Monsieur Milon, la liberté fondée sur l'expérience autorise une parole redoutable, mais précieuse...
Nous entrons dans une période nouvelle qui implique un changement de paradigme. À la suite de la crise financière de 2008, les règles ont été durcies ; or le régime de finances publiques que nous allons connaître n'aura rien à voir avec ce que nous avons connu jusqu'alors. Nous ne retrouverons pas, au moins avant plusieurs années, un niveau de dette publique et un niveau de déficit comparables à ce qu'ils étaient avant la crise. Le projet de loi de finances pour 2021 prévoit un taux de déficit de 5,7 % ! Pour faire face à la crise, des dépenses massives ont été engagées, au niveau national et au niveau européen. Dans le débat public, on a besoin d'une institution comme la nôtre qui permette à tous les citoyens d'étayer leur jugement sur les services publics. Je souhaite que la Cour évalue davantage les politiques publiques et accompagne davantage la décision publique. J'ai d'ailleurs lancé un chantier de réflexion sur les juridictions financières.
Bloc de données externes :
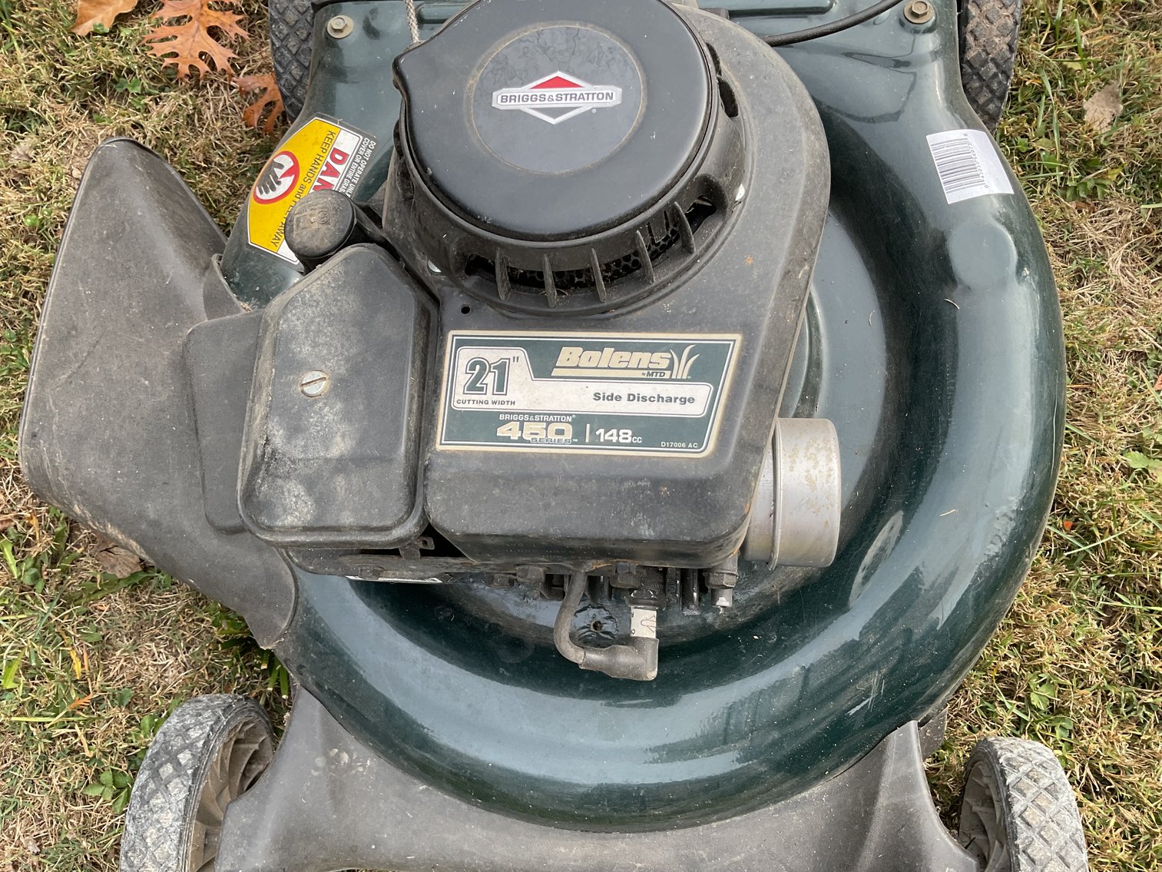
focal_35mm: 29
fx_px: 974
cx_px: 581
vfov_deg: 48.2
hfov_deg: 61.7
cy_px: 436
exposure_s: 1/250
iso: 16
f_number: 1.8
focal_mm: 3
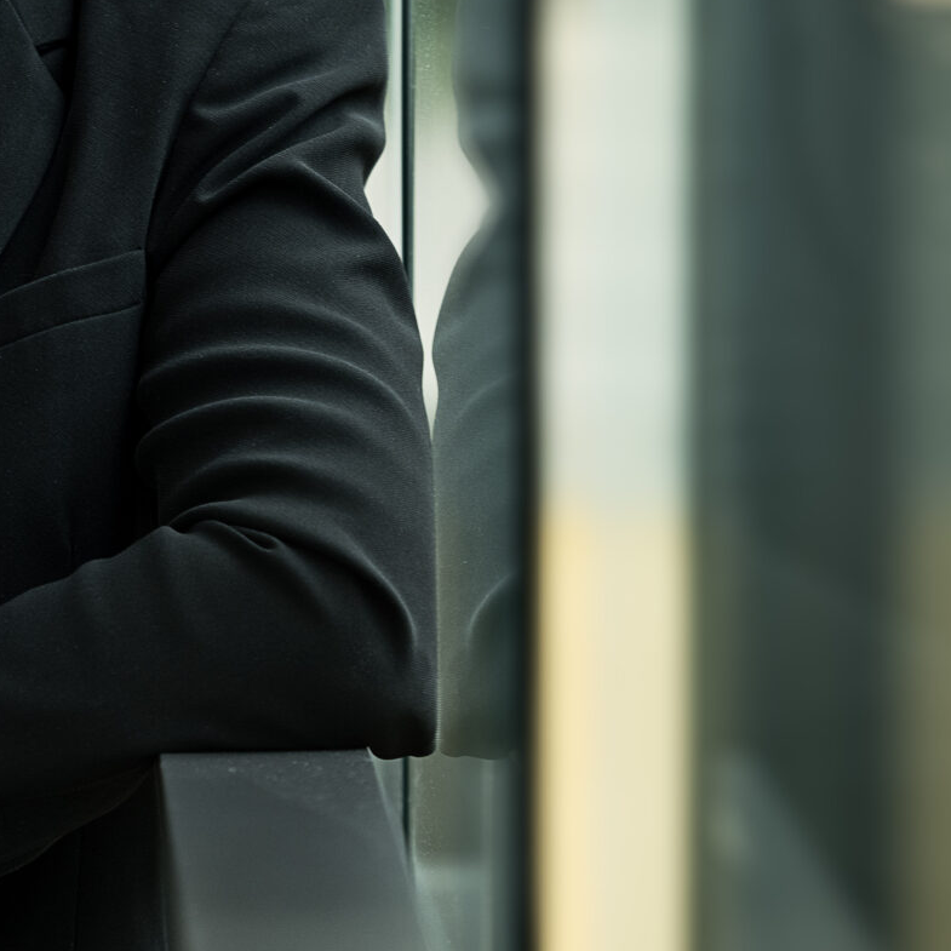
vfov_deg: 4.5
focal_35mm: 388
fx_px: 12060
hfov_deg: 4.5
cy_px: 242
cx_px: -451
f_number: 4.5
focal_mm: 140
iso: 160
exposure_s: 1/60
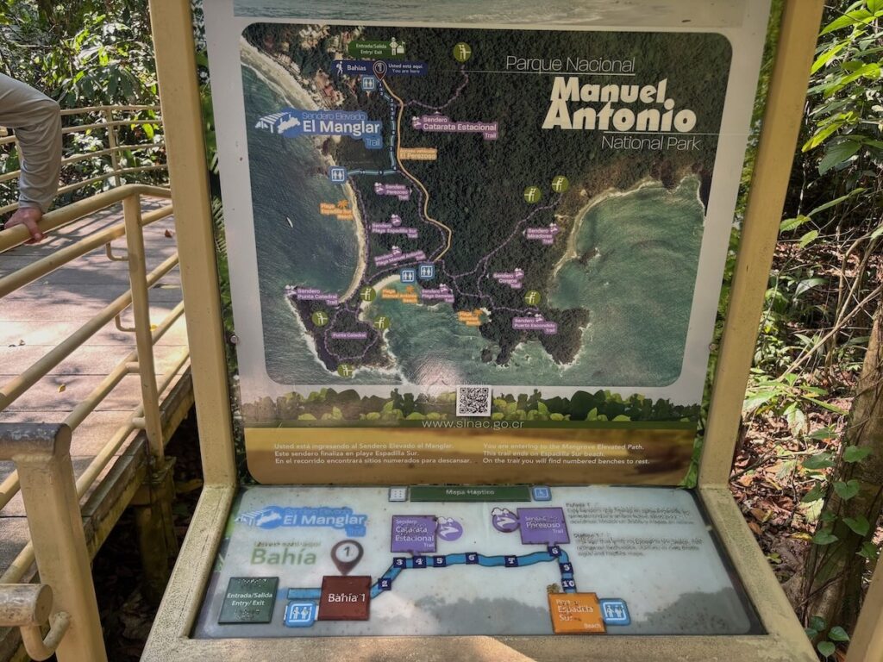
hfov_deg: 67.3
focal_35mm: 26
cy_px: 331
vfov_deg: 53.1
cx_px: 442
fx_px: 663
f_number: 1.6
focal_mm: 5.96
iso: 100
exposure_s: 1/121
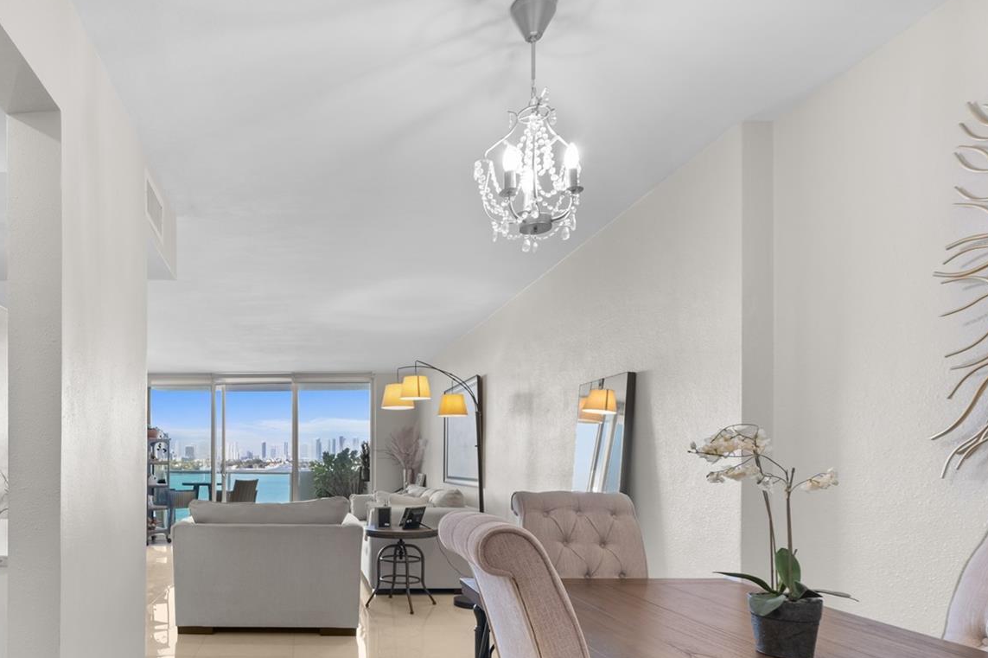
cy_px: 436
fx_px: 576
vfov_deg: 58.2
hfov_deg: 77.9
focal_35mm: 21
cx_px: 309
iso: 400
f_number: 5.6
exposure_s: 1/15
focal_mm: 10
La Cour n'est pas l'ennemie de la dépense publique ; mais elle a à coeur d'intégrer deux notions dans sa réflexion. D'une part, la soutenabilité de la dette : on ne peut pas financer durablement à crédit une économie ou un système social. Pensons à notre jeunesse, qui aura à rembourser cette dette. D'autre part, la qualité de la dépense publique : est-elle efficace, pertinente ?
S'agissant des recettes, elles n'entrent pas tout à fait dans le champ de compétence de la Cour des comptes, mais plutôt dans celui du Conseil des prélèvements obligatoires, qui publiera la semaine prochaine un rapport sur la fiscalité des entreprises.
Les choix doivent être collectifs et le débat public est ouvert. La Cour y prendra toute sa part, sans faire preuve de rigidité, mais sans renoncer à sa raison d'être, à savoir veiller à la bonne utilisation de l'argent public. Plus on dépense, mieux on doit dépenser : c'est une exigence de nos concitoyens.